With a spirit of thankfulness and appreciation tempered by disappointment, on Saturday evening a humble John H. Thomas received the tributes of a grateful General Synod for his ten years of service as the UCC's sixth General Minister and President.
The celebration included music, singing, liturgical dancing and words of praise from UCC and ecumenical colleagues. However, it was a series of seven video clips from a conversation between Thomas and the Rev. Dale Bishop, a former Collegium colleague, that best captured Thomas' tensions and concerns as GMP.
For example, when Bishop asked Thomas about the tension between courage and caution, Thomas replied, "We privilege courage over caution. At critical moments we have been willing to be courageous rather than retreat to caution."
John Thomas gives his Farewell Speech
In answering another question, Thomas spoke specifically about "evangelical courage." "We need to be attentive to the whole mandate of evangelism," he said. "If we are not able to claim that mandate, we'll be a shrinking, declining church."

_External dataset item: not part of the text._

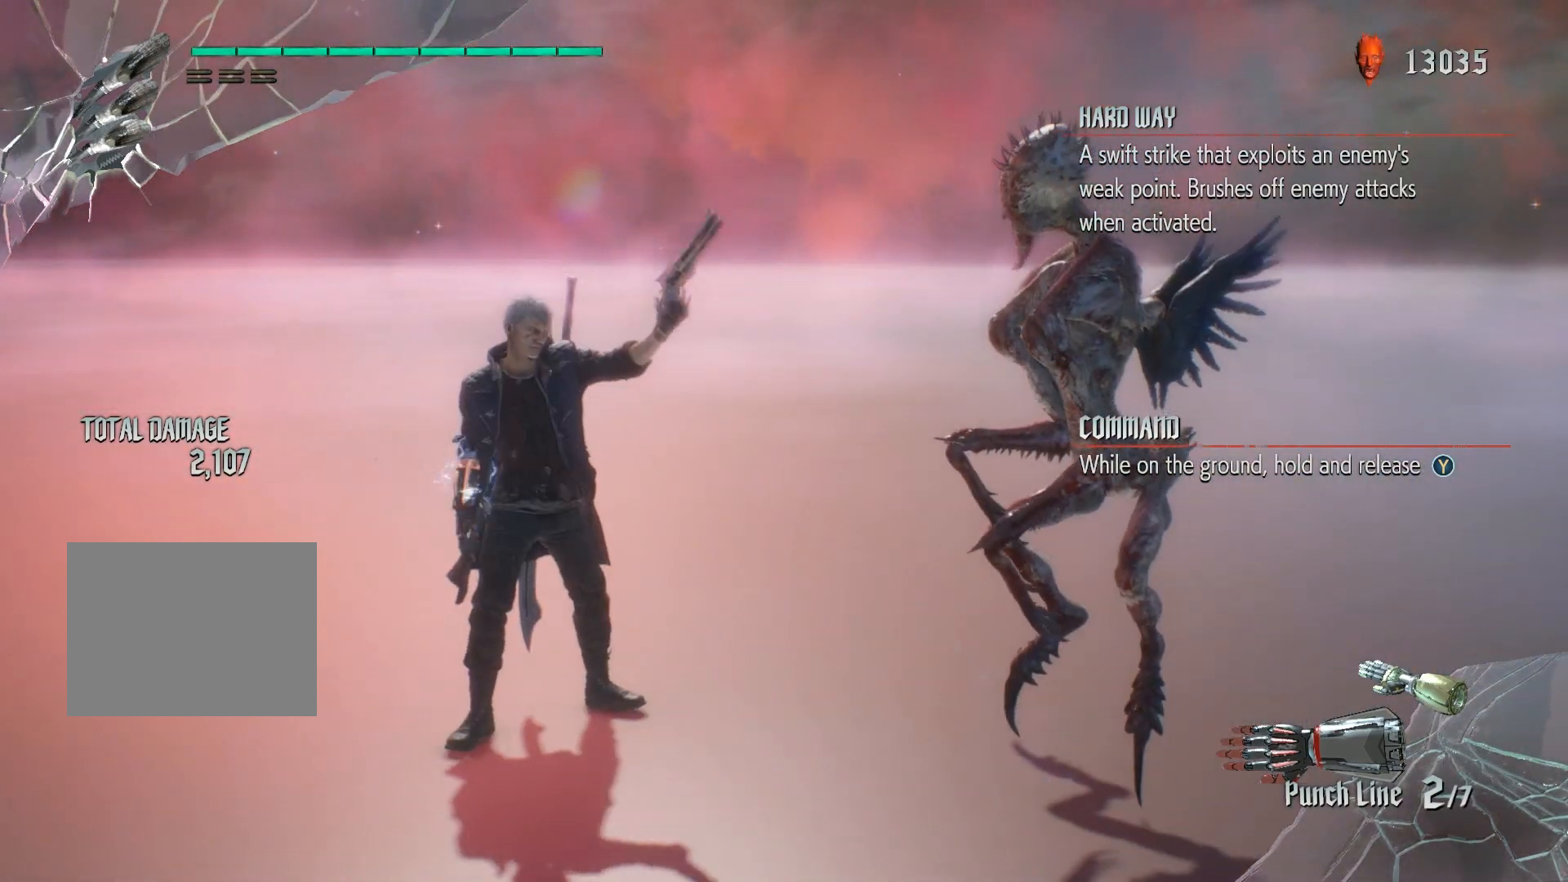
{"dt_ms": 500, "buttons": ["B"], "left_stick": "center", "right_stick": "center", "events": []}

He specifically cited the decision to use the controversial "God is still speaking" television commercials featuring the bouncers and the ejector seat. "We knew that these would offend some UCC members," he said. "But we were convinced that the audience we were trying to reach required a different kind of commercial." As the video screens showed these commercials, the audience burst into applause.
The Rev. John H. Thomas receives "papal" red shoes as a goodbye gift from his Collegium colleagues. Dan Hazard photo
Many speakers spoke of Thomas' ecumenical sensitivity, both as the UCC's first ecumenical officer and as GMP. The Rev. Michael Kinnamon, General Secretary of the National Council of Churches of Christ in the USA, quoted Armenian Archbishop Vickey Aykasian, NCCC President, as saying, "He is the best ecumenical leader in all the church."
To mark Thomas' transition to Assistant to the President at Chicago Theological Seminary, the evening concluded with a Litany for an Invitation to the Journey. In your ministry with us, the words said, you have reminded us that we have a legacy of early truth telling, that we must stand firm in our evangelical courage, that we must continually offer an extravagant welcome, that we're on a journey from safe centers to exciting edges, and that God is still speaking.
In his response, Thomas lamented that "we are not where I thought we would be when I began ten years ago," citing specifically a smaller church, our slowness in recognizing a new philanthropic environment, fragile ecumenical organizations, and a reluctance to address our vulnerable institutional life.